|Jack the Ripper: A Suspect Guide|
|This text is from the E-book Jack the Ripper: A Suspect Guide by Christopher J. Morley (2005). Click here to return to the table of contents. The text is unedited, and any errors or omissions rest with the author. Our thanks go out to Christopher J. Morley for his permission to publish his E-book.|
In 1935 writer R.Thurston Hopkins, proposed a suspect who fitted the description of the man described by George Hutchinson, seen with Mary Kelly shortly before she was murdered. Hopkins used the pseudonym Mr Moring for this suspect, and went on to describe him as a drug addicted poet. Author and theorist Martin Fido has recently identified poet Ernest Dowson as the suspect Mr Moring.

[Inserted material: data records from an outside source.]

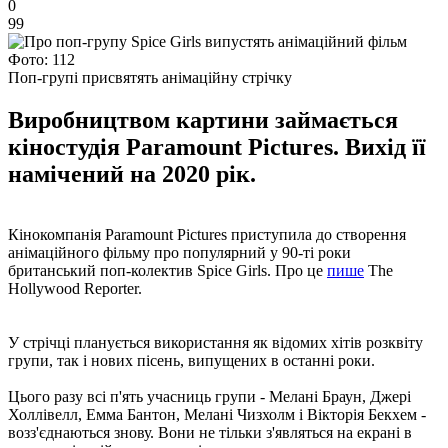
0
99
Фото: 112
Поп-групі присвятять анімаційну стрічку
Виробництвом картини займається
кіностудія Paramount Pictures. Вихід її
намічений на 2020 рік.
Кінокомпанія Paramount Pictures приступила до створення
анімаційного фільму про популярний у 90-ті роки
британський поп-колектив Spice Girls. Про це
пише
The
Hollywood Reporter.
У стрічці планується використання як відомих хітів розквіту
групи, так і нових пісень, випущених в останні роки.
Цього разу всі п'ять учасниць групи - Мелані Браун, Джері
Холлівелл, Емма Бантон, Мелані Чизхолм і Вікторія Бекхем -
возз'єднаються знову. Вони не тільки з'являться на екрані в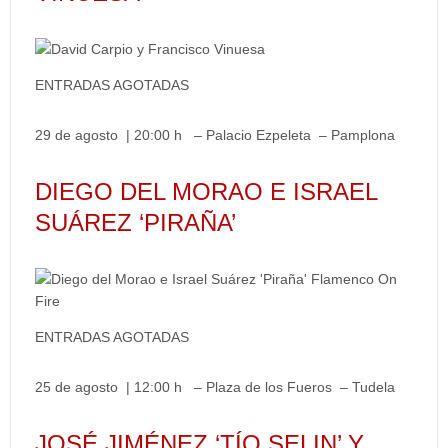
ENTRADAS AGOTADAS
29 de agosto | 20:00 h – Palacio Ezpeleta – Pamplona
DIEGO DEL MORAO E ISRAEL
SUÁREZ ‘PIRAÑA’
ENTRADAS AGOTADAS
25 de agosto | 12:00 h – Plaza de los Fueros – Tudela
JOSÉ JIMÉNEZ ‘TÍO SELIN’ Y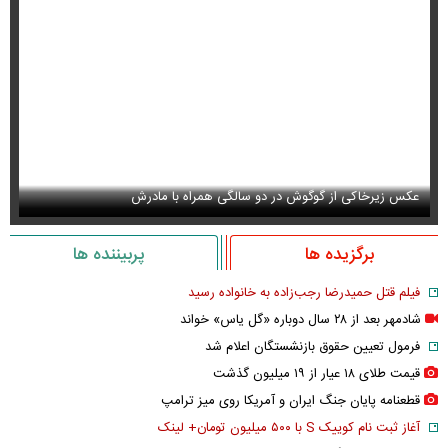
عکس زیرخاکی از گوگوش در دو سالگی همراه با مادرش
عک
برگزیده ها
پربیننده ها
فیلم قتل حمیدرضا رجب‌زاده به خانواده رسید
شادمهر بعد از ۲۸ سال دوباره «گل یاس» خواند
فرمول تعیین حقوق بازنشستگان اعلام شد
قیمت طلای ۱۸ عیار از ۱۹ میلیون گذشت
قطعنامه پایان جنگ ایران و آمریکا روی میز ترامپ
آغاز ثبت نام کوییک S با ۵۰۰ میلیون تومان+ لینک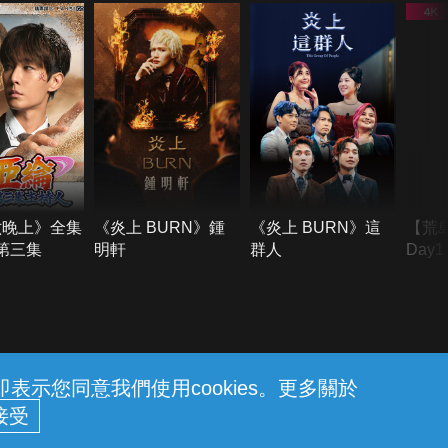
六晚上》全集
《炎上 BURN》鍾
《炎上 BURN》這
【荒
季第三集
明軒
群人
Day
難所
不了
示您同意我們使用cookies。更多關於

Ernest Dowson was born on 2 August 1867 at the Grove, Belmont Hill, Lee, Kent, and was educated at Queen's College, Oxford, though left without taking his degree to help in his father's failing business. In 1891 he met 12 year old Adelaide Foltinowicz, a restaurateur's daughter. He courted her for two years, but when she came of age she instead married a waiter who worked in his father's restaurant. Much of his poetry would thus be influenced by his infatuation with her. He joined the Rhymer's Club, a society of poets, whose philosophy was that art in any form should be produced merely for the sake of artistic value, and whose membership included W.B Yeats. Dowson contributed poems to, The Yellow Book, and, The Savoy. In 1895 both his parents died within a few months of each other. His father, who lived a good deal of his life in France, on account of his delicate health, died from consumption (tuberculosis) his mother committed suicide shortly after, and from this period he wandered aimlessly around Europe. He died at 26 Sandhurst Gardens, Catford, in relative obscurity, from alcoholism on 23 February 1900 at the age of 33 and was buried in Lewisham cemetery. His friend, W.B Yeats, described him as, 'Timid, silent and a little melancholy', others who knew him described him as, 'Shy, frail and timid'.
Was Dowson, Jack the Ripper. He did reside in Whitechapel at the time of the Ripper murders, though was not drug addicted as Hopkins described. He also had no history of violence, and none of his poems could be considered misogynistic. He may have been considered melancholy, but this description could be applied to many of the poets from this period.